By Stephen King
Finished 3/22/26

After just finishing The Dark Half, my feelings on the novel are oddly similar to the core of the story. Meaning, I’m in the middle on how I feel about it. I liked it, didn’t love it, but it’s one of those books I’ve kept thinking about after finishing, which usually means there’s something there.
The whole thing is really about duality, but in a very literal, uncomfortable way. Not just “you have a dark side,” but what happens if that side is actually the version of you that works. The one that succeeds. The one people respond to. And what if that version doesn’t want to stay contained.
That idea carries the book more than anything else.
What I liked most was how my perception of the main character Thad kept shifting. Early on he feels like a guy who kind of gamed the system. Created a pen name (George Stark), wrote under it, found success that way. It almost feels a little cheap at first. But as the story goes on, that explanation stops working. It starts to feel less like something he chose and more like something that happened to him. Like he’s not fully in control of where that other side came from or what it wants.
That’s where King is always good. He takes something that seems explainable and slowly makes it feel inevitable.
And by the end, you’re not really asking “how does this end,” you’re asking what he’s willing to do. Does he give in to it? Does he fight it? Is it even possible to separate the two? There’s a version of this story where it’s clearly good vs evil, but this never really lets you settle into that.

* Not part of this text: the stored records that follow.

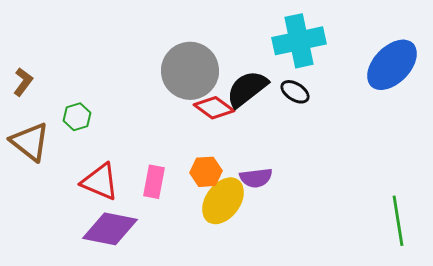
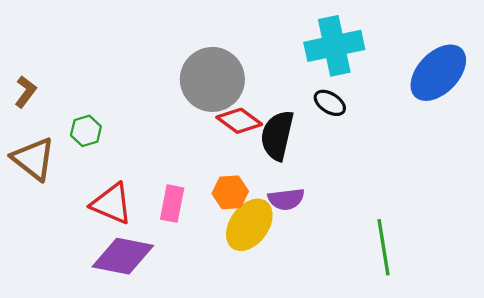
black semicircle: (247, 89) -> (277, 135), moved, turned -39
green line: (398, 221) -> (383, 247), moved

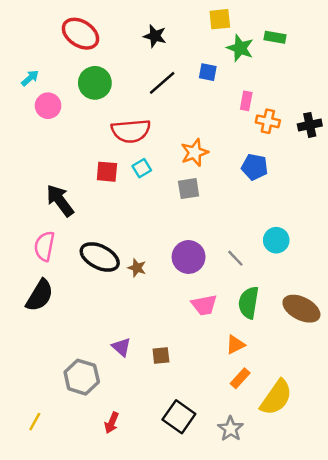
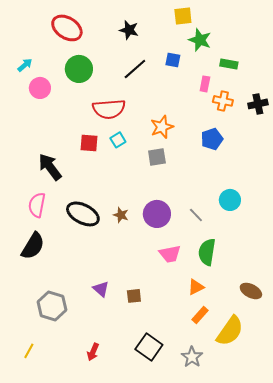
green rectangle: (275, 37) -> (229, 64), moved
blue pentagon: (255, 167) -> (212, 139), turned -30
brown star: (137, 268) -> (121, 215), moved
brown ellipse: (301, 309) -> (251, 291), moved, size x0.7
gray hexagon: (82, 377) -> (52, 306), moved

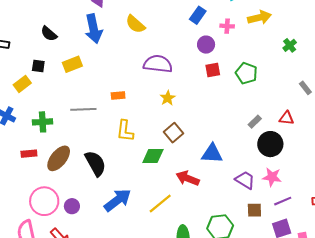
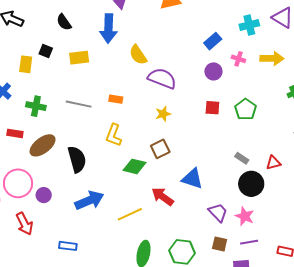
yellow semicircle: (135, 24) -> (138, 55), moved
red square: (213, 70) -> (212, 108), moved
yellow rectangle: (22, 84) -> (26, 64), turned -60
red triangle: (287, 118) -> (273, 163), turned -35
gray rectangle: (255, 122) -> (242, 158), turned 64

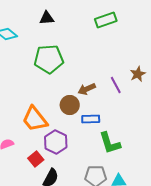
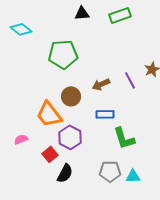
black triangle: (47, 18) -> (82, 13), moved
brown circle: (70, 105) -> (71, 96), moved

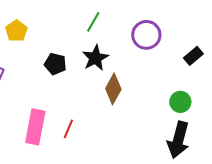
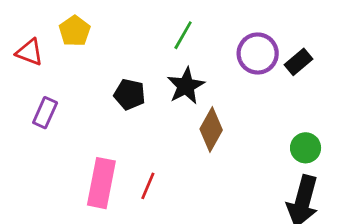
yellow pentagon: (16, 31) -> (75, 31), moved
black rectangle: (193, 56) -> (298, 62), moved

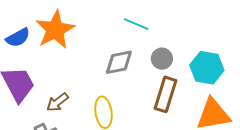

I also liked the police character (Sheriff Alan Pangborn) assigned to all the murders occurring. He starts as the only grounded person in the story, trying to apply logic to something that should make sense. And then over time, that just breaks down. Watching someone slowly accept that the rules they rely on don’t apply here is always a strong move in King books.
Where it lost me a bit is that the world didn’t feel as full as his best stuff. Outside of Thad and his other half, there isn’t a ton of depth to the other characters. His wife Liz gets some attention, but overall it feels more contained than what I usually expect from him.
At the same time, that probably helped it. It’s shorter, tighter, and it doesn’t drag. Honestly if this was a longer book, I might not have finished it. The story itself isn’t strong enough to carry an extra couple hundred pages.
There was also something I kept expecting to connect that never really did. The thread with his kids felt like it was pointing toward something bigger, especially given the whole duality theme, and it just sort of… doesn’t go there. Maybe that’s intentional, maybe it’s just left open, but it felt like there was another layer that could’ve been pulled in.
The ending is where it really picked up for me. It’s darker than I expected, even for King. Not just in what happens, but in the feeling it leaves you with (sparrows—mythology—psychopomps—an insane feather-swarming occurrence etched forever in my memory with them and Thad/George). It doesn’t wrap things up cleanly. It feels more like a warning than a resolution. Like even when something is “over,” it might not actually be finished.
I wouldn’t put this in his top tier, but it has one of his more interesting core ideas. It almost feels like a more personal book about identity and the cost of success, just told through a horror lens.
Rating: 7/10
What’s next: hoping I haven’t hit the ceiling on King books yet. Moving on to The Death Zone next and have high hopes!